The email came a couple of weeks ago from a neighboring newspaper editor on the other side of the river which has the same owners as the Baldwin Bulletin.
“If you want to play along, email me a list of five songs that sample your music tastes as well as any comments,” the email said.
Interesting little challenge this was. How can you pick just five? I could have named 10 without missing a beat. But, in the moment, when I was typing the email out, these five songs stood out.
-- Hotel California by the Eagles. I’ve always been a big background guy – drums, guitar, keyboard, piano. How can one not love the beginning of this song? I was hooked the first time after I heard this.
-- Small Town by John Mellencamp. A You Tube commenter summarized my feelings best about this song: “If the American Midwest had their own National Anthem, it would probably sound like this.” Growing up in a small town in central Minnesota that didn’t have a stop light, he nailed what life was like back then in the 1980s/1900s.
-- Everyone wants to rule the world by Tears for Fears. Again, a background song that hooked me. And at one point, doesn’t everyone want to rule to world? It’s an easy-listening song that makes you feel good.
-- New York Minute by Don Henley. At times its creepy, other moments its uplifting. Yet, isn’t that the whole point of the song? Life can change in a New York minute.
-- Walking in Memphis by Marc Cohn. I guess, looking back at this list, I’m even surprised I put this one in there. A background song that got me for sure, however, became even a bigger fan after hearing he survived being shot in the head.
After sending the email, my mind went to, what did I forget?
Songs from Bruce Springsteen, for one. “Born in the USA,” “Brilliant Disguise,” “Dancing in the Dark,” “Glory Days,” “Human Touch,” “Hungry Heart,” “My Hometown,” “Streets of Philadelphia,” “Secret Garden,” “The Rising,” “Tunnel of Love” and “Murder Incorporated.”

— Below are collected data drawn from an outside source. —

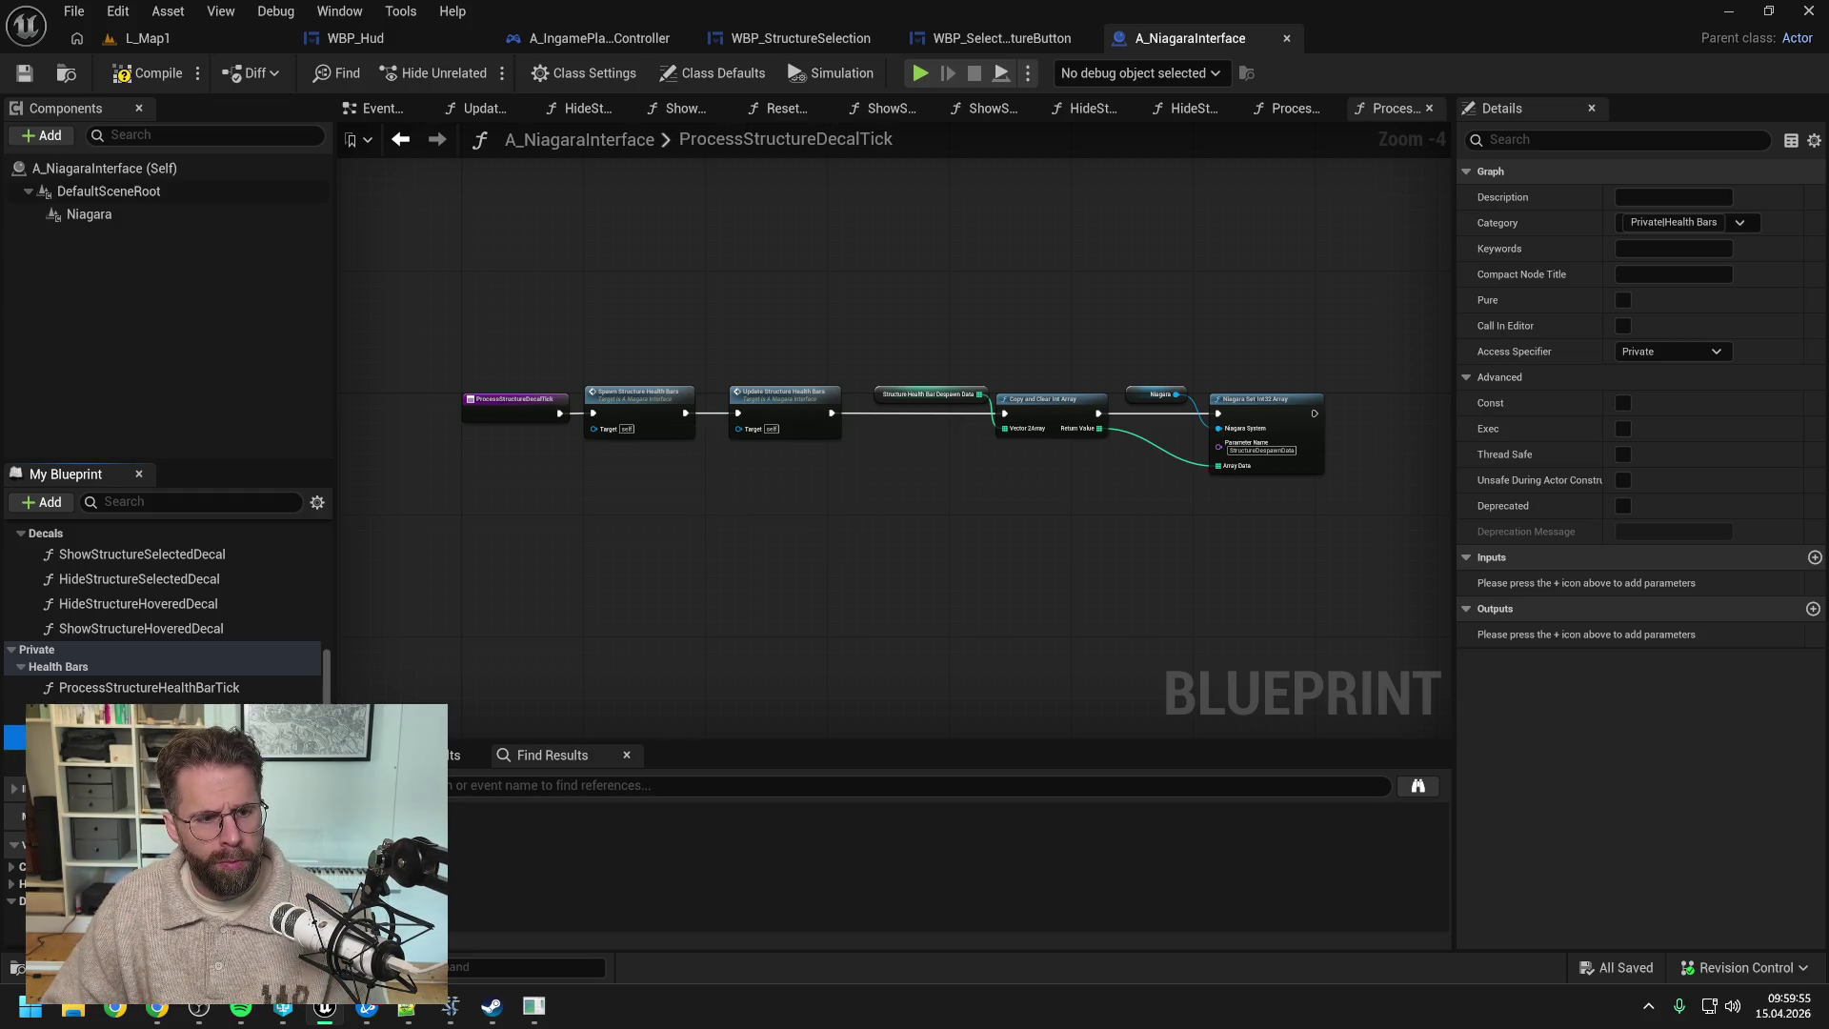
{"action": "left_click_drag", "start_coordinate": [106, 681], "coordinate": [57, 538]}
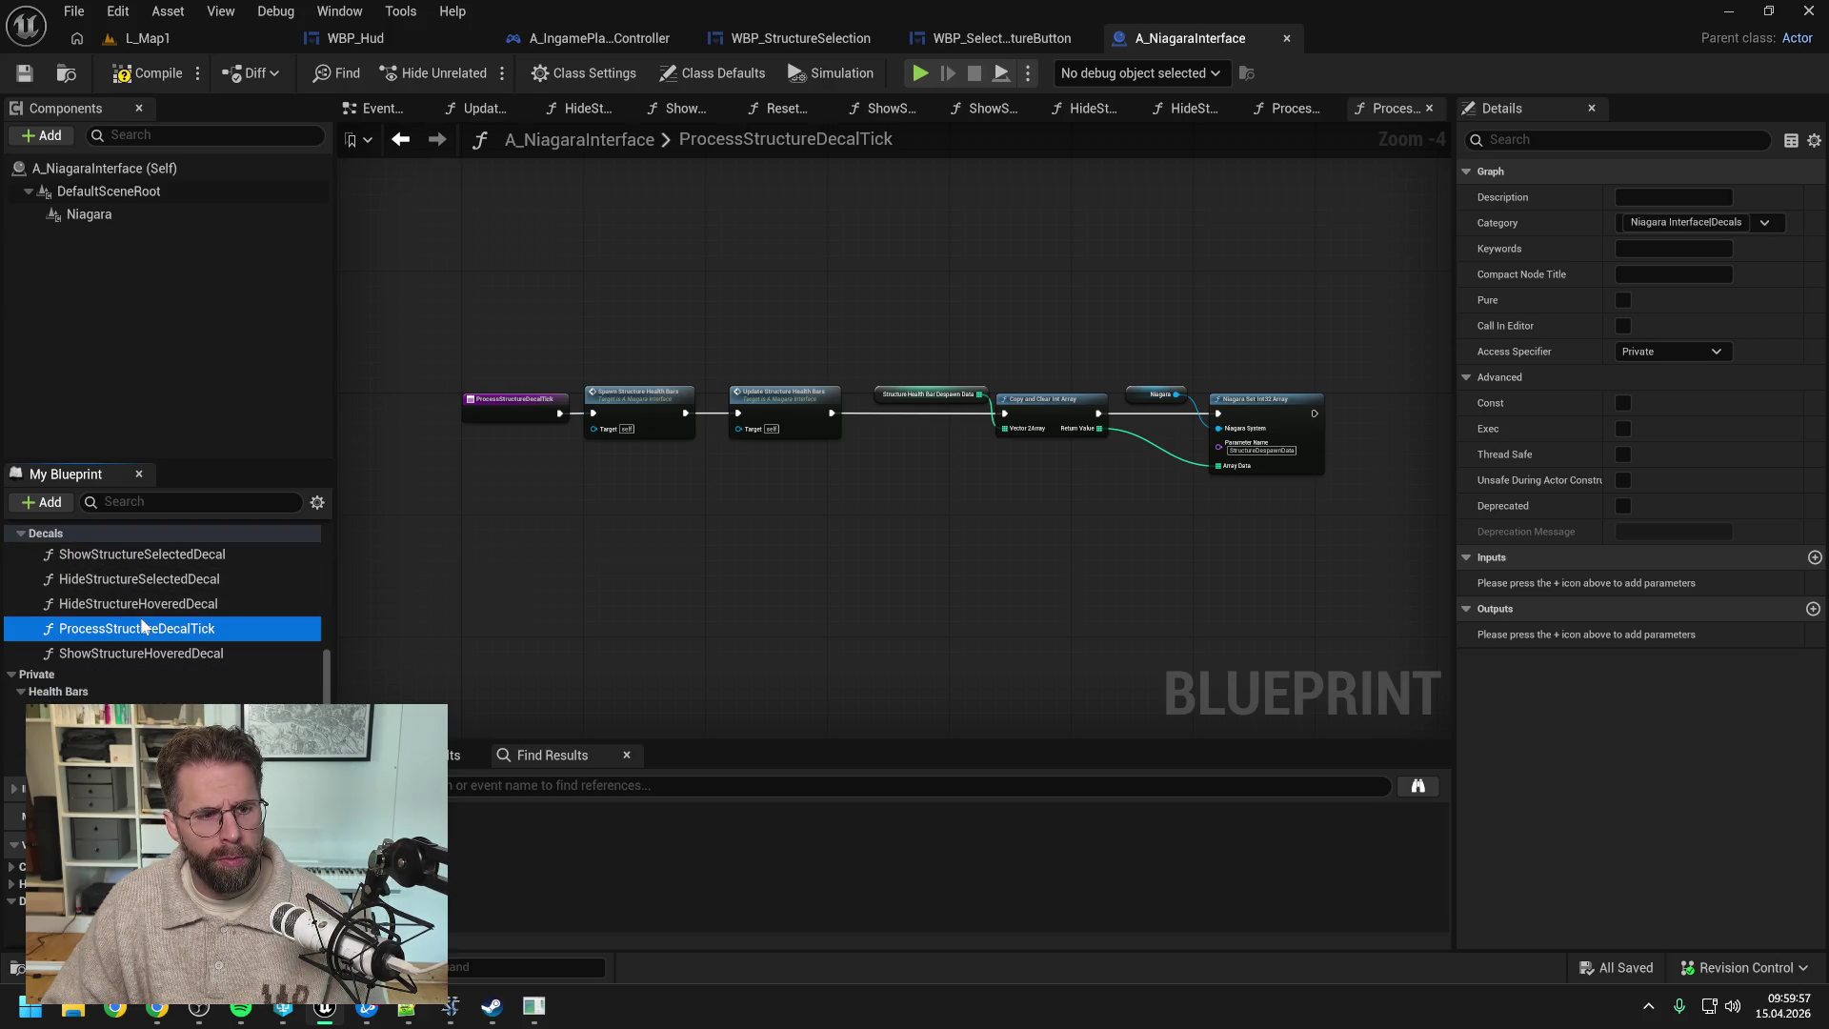
{"action": "left_click_drag", "start_coordinate": [143, 636], "coordinate": [59, 691]}
{"action": "left_click", "coordinate": [1667, 222]}
{"action": "left_click", "coordinate": [1668, 222]}
{"action": "key", "text": "shift+End"}
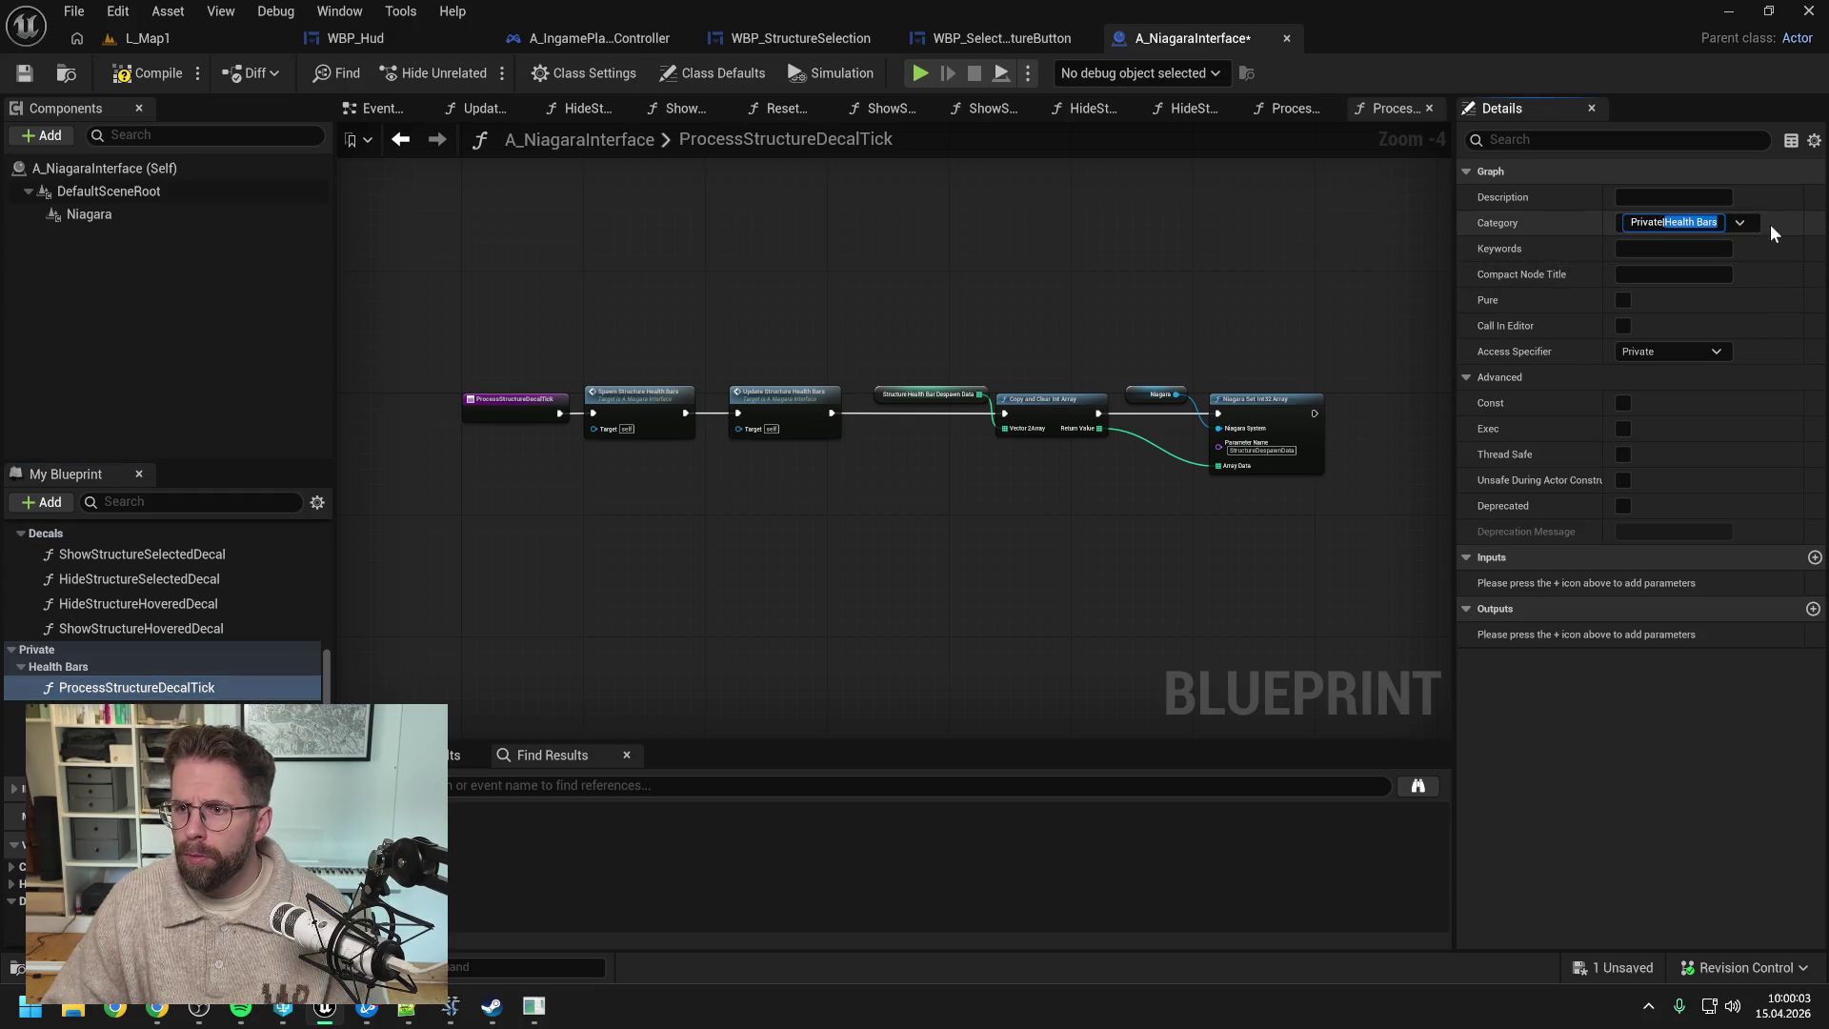
{"action": "type", "text": "Decals"}
{"action": "key", "text": "Return"}
{"action": "key", "text": "ctrl+s"}
- Call ProcessStructureDecalTick in Event Tick right after the health bar tick
{"action": "left_click_drag", "start_coordinate": [95, 687], "coordinate": [57, 669]}
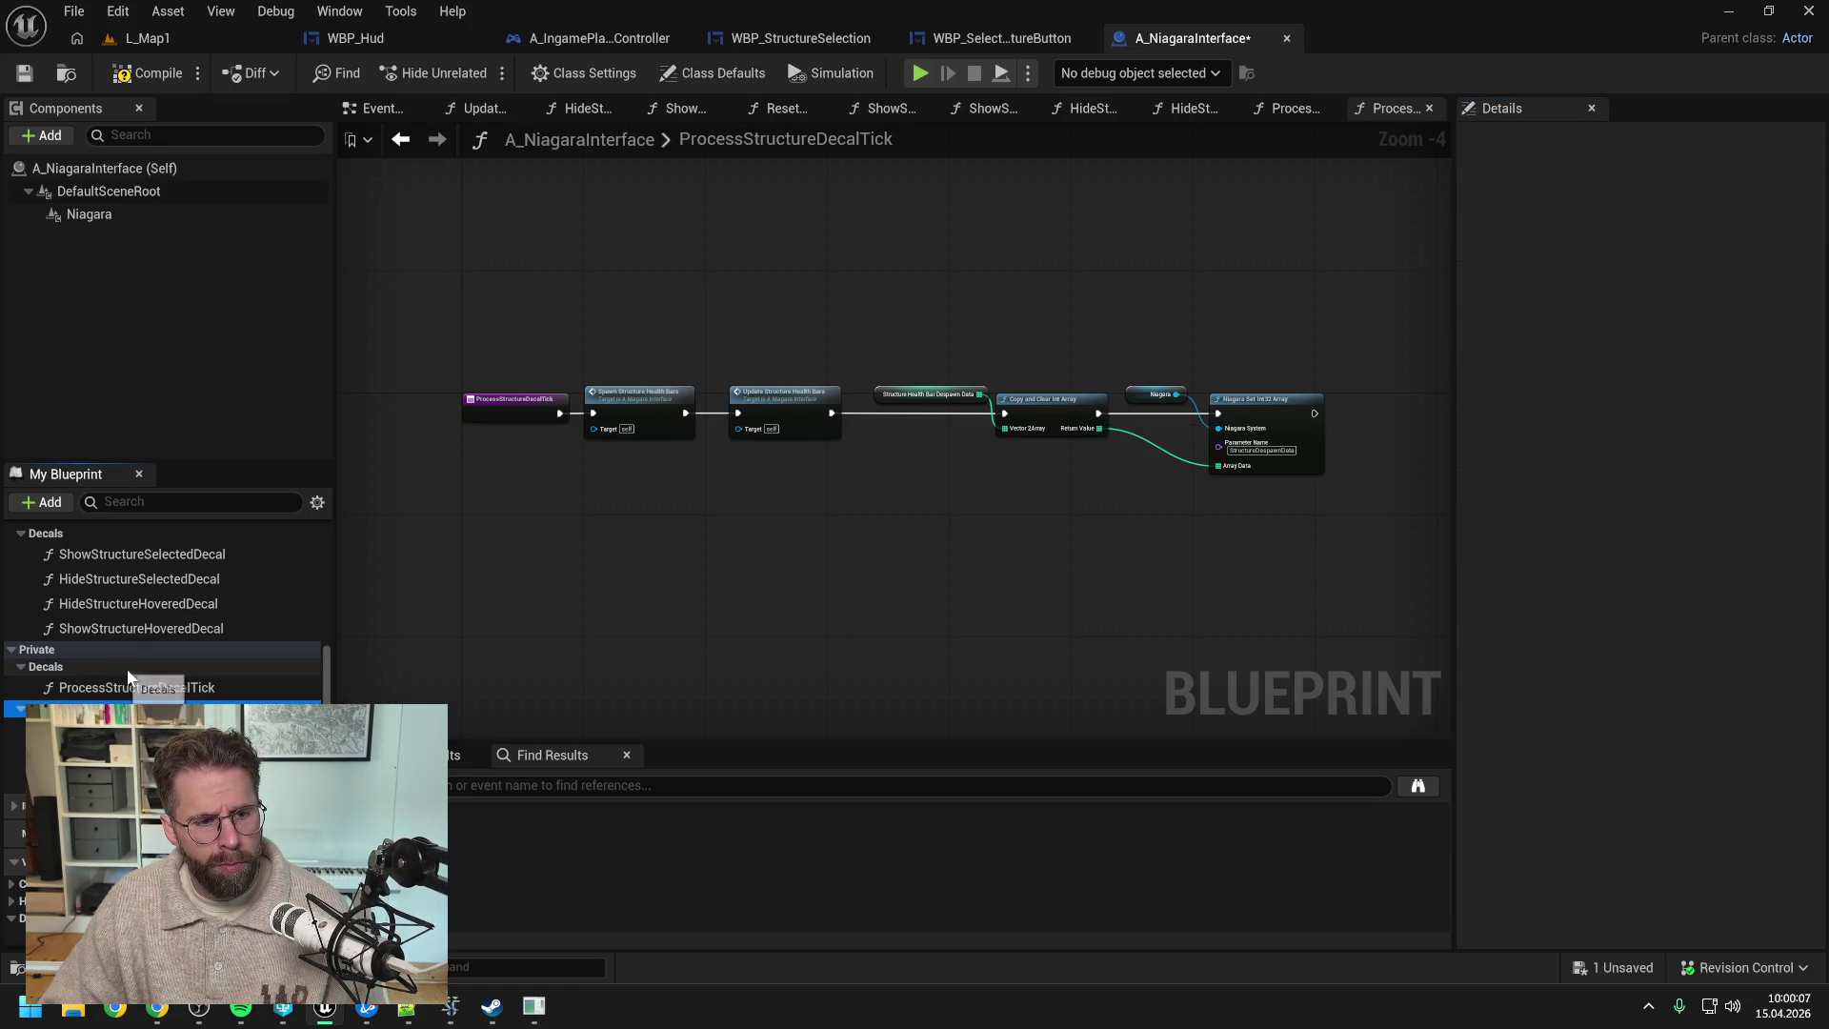
{"action": "scroll", "coordinate": [143, 665], "scroll_direction": "up", "scroll_amount": 3}
{"action": "scroll", "coordinate": [147, 667], "scroll_direction": "down", "scroll_amount": 2}
{"action": "key", "text": "ctrl+s"}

Yikes, I thought. My mind went to Tom Petty next. “Free Fallin,” “Mary Jane’s Last Dance,” “You Don’t Know how it Feels,” “Running Down a Dream,” “Learning to Fly” (his best one, in my opinion) are some of my favorites.
How could I have left songs from those two artists out? I then thought of U2 and felt even worse. “Beautiful Day,” “With or Without You,” “Where the streets have no name,” and my personal favorite “I Still Haven’t Found What I’m Looking For.”
A couple of four-letter words were then uttered when Bon Jovi popped into my head. “Have a Nice Day,” “It’s my Life,” “Bed of Roses,” “I’ll be there for you,” “Bad Medicine,” and what is arguably the song of the 1980s, “Livin’ on a Prayer.”
Those were just songs or artists from the 1980s. I checked more into the 1900s, and immediately “Smells like Teen Spirit” by Nirvana should have been on the list. I became more of a fan of the Foo Fighters with songs like “Everlong,” “Learn to Fly” and “Best of You.”
Maybe there are more people that like Pearl Jam than Nirvana/Foo Fighters. I wouldn’t disagree when hits like “Black,” “Even Flow,” “Alive,” “Jeremy” and “Yellow Ledbetter” came over the airwaves.
Then, I remembered “Mr. Jones” by the Counting Crows and thought how I could leave that off or “You Get what You Give” by New Radicals.
My wife got me hooked on Matchbox 20. “3AM”, “Long Day,” “Real World” and “Push” became some of my favorites from that band.
I could go on and on, but I won’t. I have a feeling if I’m ever asked to do a list like this again, I’ll probably list five different songs and come up with even more songs that I forgot then compared to now.